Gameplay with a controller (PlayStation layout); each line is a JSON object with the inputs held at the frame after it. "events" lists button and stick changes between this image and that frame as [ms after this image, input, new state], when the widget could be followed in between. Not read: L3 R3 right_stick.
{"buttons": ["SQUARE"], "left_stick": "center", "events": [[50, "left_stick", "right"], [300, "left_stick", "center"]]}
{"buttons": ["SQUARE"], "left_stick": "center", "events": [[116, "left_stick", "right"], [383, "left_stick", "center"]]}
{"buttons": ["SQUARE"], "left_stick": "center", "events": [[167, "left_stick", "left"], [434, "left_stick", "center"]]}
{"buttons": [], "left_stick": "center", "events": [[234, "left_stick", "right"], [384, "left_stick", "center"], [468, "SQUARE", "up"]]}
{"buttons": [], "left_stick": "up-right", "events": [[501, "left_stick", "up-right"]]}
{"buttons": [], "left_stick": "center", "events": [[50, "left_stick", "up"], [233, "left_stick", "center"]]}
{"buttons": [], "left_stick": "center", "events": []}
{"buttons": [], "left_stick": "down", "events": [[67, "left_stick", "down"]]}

-- -- --

» **Activity**
Tally the lines in the records above that hold the word "SQUARE", and give only that number.

» **Exercise response**
4